Sunday, March 17, 2013

Wear Your Green


It's the day we all pretend that we are Irish and can drink like fishes.  Wahoo!

Just kidding.   I don't drink like a fish.

I do like to pretend that I am more Irish than I am in reality, however.  On this day, the French-Canadian dilution does not count and my Irish roots show beautifully.  It is a good thing, then, that I have a little collection of Irish- or Irish-inspired recipes to work from.

This year, I am making a brave attempt at a River Cottage recipe:  Apple-Cheddar Guinness Soda Bread.  Doesn't it sound delicious?  It looked good when Hugh made it on TV, and the reviews online of the recipe were overwhelmingly positive, so I have high hopes that it will perform as expected.  It seemed such a nice, savory twist on the traditional raisin-currant sweet variety that I simply have to try it.

Besides, any excuse to bring home a pack of Guinness Extra Stout works in my book.  Beer that has hints of coffee in it?  Oh, yes please!

Hugh's Apple, Guinness and Cheese Soda Bread

You'll need: 1 cup white bread flour; 3/4 cup whole wheat or spelt flour; 1/3 cup old fashioned oatmeal; 1 tsp. salt; 2  teaspoons baking soda; 1 large dessert apple, roughly chopped (I like Granny Smith); 1 cup grated good cheese (a sharp white cheddar works, and I cut it into tiny chunks for more texture); 2 Tbsp. sunflower or rapeseed oil (I had neither, used olive oil and it was fine); Guinness beer-about two slurps short of one bottle.

Combine the flours, oats, salt and baking soda, stir well to combine and add in the apple and cheese.  Mix again to distribute all ingredients, and make a well in the middle.  This is also a good time to preheat your oven to 450 degrees, and get a baking sheet ready to go by lining it with parchment paper.

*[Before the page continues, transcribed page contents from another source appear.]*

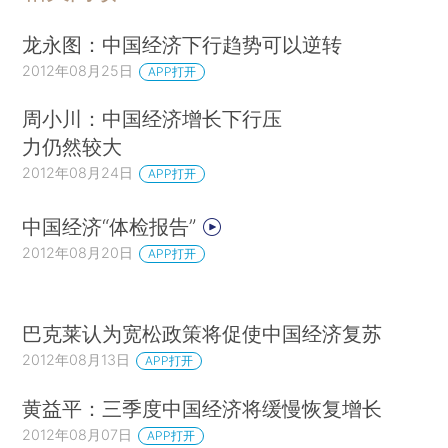
龙永图：中国经济下行趋势可以逆转
2012年08月25日
APP打开
周小川：中国经济增长下行压
力仍然较大
2012年08月24日
APP打开
中国经济“体检报告”
2012年08月20日
APP打开
巴克莱认为宽松政策将促使中国经济复苏
2012年08月13日
APP打开
黄益平：三季度中国经济将缓慢恢复增长
2012年08月07日
APP打开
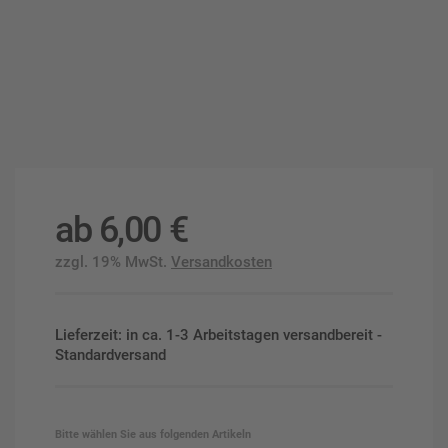
ab
6,00
€
zzgl. 19% MwSt.
Versandkosten
Lieferzeit: in ca. 1-3 Arbeitstagen versandbereit -
Standardversand
Bitte wählen Sie aus folgenden Artikeln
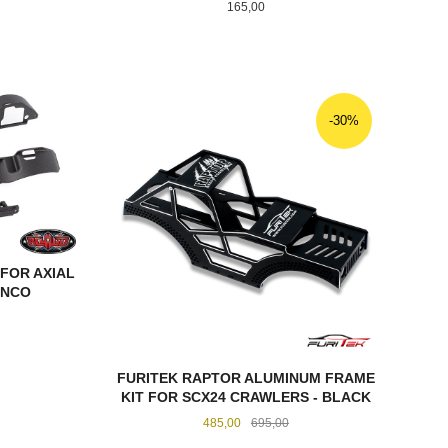
Pris
165,00
KJØP
-30%
FOR AXIAL
ONCO
FURITEK RAPTOR ALUMINUM FRAME
KIT FOR SCX24 CRAWLERS - BLACK
Tilbud
Rabatt
485,00
695,00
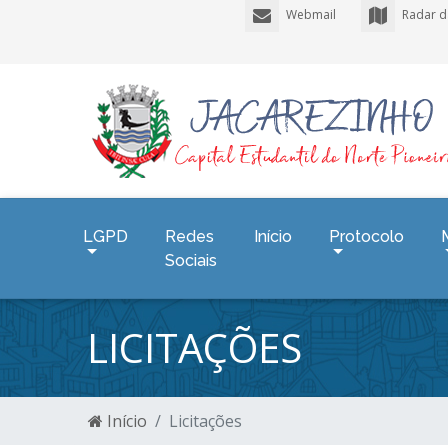
Webmail
Radar d
LGPD
Redes
Início
Protocolo
Sociais
LICITAÇÕES
Início
Licitações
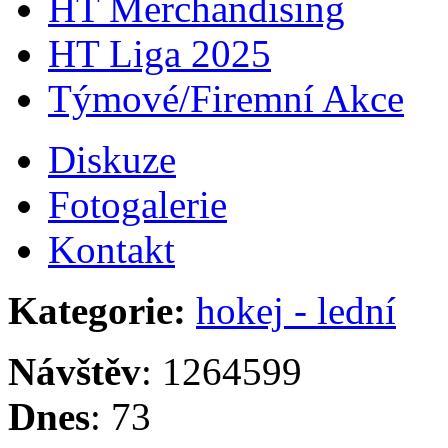
HT Merchandising
HT Liga 2025
Týmové/Firemní Akce
Diskuze
Fotogalerie
Kontakt
Kategorie:
hokej - lední
Návštěv
: 1264599
Dnes
: 73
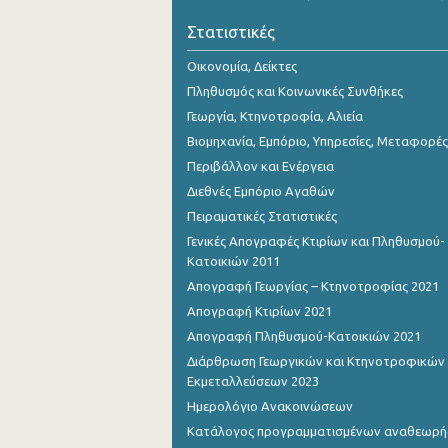
Νοεμβρίου 2023
Στατιστικές
Οκτωβρίου 2023
Οικονομία, Δείκτες
Σεπτεμβρίου 2023
Πληθυσμός και Κοινωνικές Συνθήκες
Γεωργία, Κτηνοτροφία, Αλιεία
Αυγούστου 2023
Βιομηχανία, Εμπόριο, Υπηρεσίες, Μεταφορές
Ιουλίου 2023
Περιβάλλον και Ενέργεια
Διεθνές Εμπόριο Αγαθών
Ιουνίου 2023
Πειραματικές Στατιστικές
Μαΐου 2023
Γενικές Απογραφές Κτιρίων και Πληθυσμού-
Κατοικιών 2011
Απριλίου 2023
Απογραφή Γεωργίας – Κτηνοτροφίας 2021
Μαρτίου 2023
Απογραφή Κτιρίων 2021
Απογραφή Πληθυσμού-Κατοικιών 2021
Φεβρουαρίου 2023
Διάρθρωση Γεωργικών και Κτηνοτροφικών
Ιανουαρίου 2023
Εκμεταλλεύσεων 2023
Ημερολόγιο Ανακοινώσεων
Δεκεμβρίου 2022
Κατάλογος προγραμματισμένων αναθεωρ
Νοεμβρίου 2022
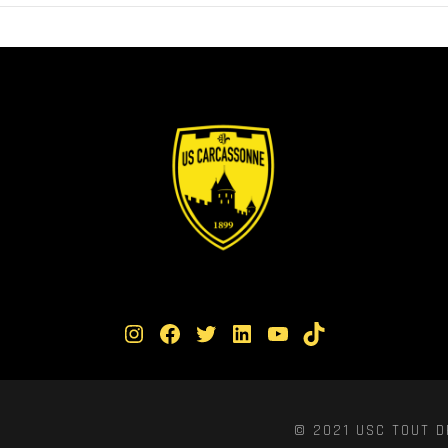
Instagram
Facebook
Twitter
LinkedIn
YouTube
TikTok
© 2021 USC TOUT D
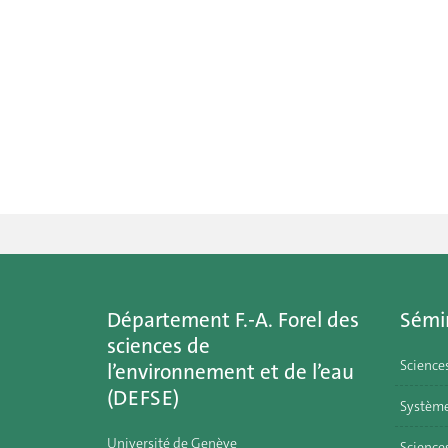
Département F.-A. Forel des
Sémi
sciences de
Science
l’environnement et de l’eau
(DEFSE)
Système
Université de Genève
Sciences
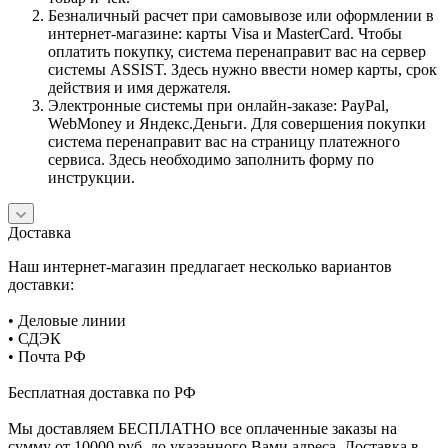
Безналичный расчет при самовывозе или оформлении в
интернет-магазине: карты Visa и MasterCard. Чтобы
оплатить покупку, система перенаправит вас на сервер
системы ASSIST. Здесь нужно ввести номер карты, срок
действия и имя держателя.
Электронные системы при онлайн-заказе: PayPal,
WebMoney и Яндекс.Деньги. Для совершения покупки
система перенаправит вас на страницу платежного
сервиса. Здесь необходимо заполнить форму по
инструкции.
Доставка
Наш интернет-магазин предлагает несколько вариантов
доставки:
• Деловые линии
• СДЭК
• Почта РФ
Бесплатная доставка по РФ
Мы доставляем БЕСПЛАТНО все оплаченные заказы на
сумму от 10000 руб. до указанного Вами адреса. Доставка в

Pour in the oil and Guinness into the well in your dry ingredients.  Using your hand, gently fold the ingredients together until it just comes together and forms a dough.  Don't over mix or handle the dough too much, or it will be tough.  You want it to lightly come together and be happy just combined.

Put some flour onto your work space and tip the dough out onto it.  Gently shape the dough into a rough round-shaped loaf.   You're basically just patting it into shape, not kneading it.  Move your loaf onto the prepared baking sheet and slide it into the oven.  You can sprinkle some extra cheese on top, if you like.  Bake for about 30 minutes or until golden brown on top.  Your loaf should rise up nicely as it bakes, too.

I think this might be a perfect accompaniment to an Irish stew, don't you?  Or a good roast, cooked slowly with a bottle of Guinness and some sliced onion, and a side of classic Colcannon (otherwise known as mashed potato with cabbage).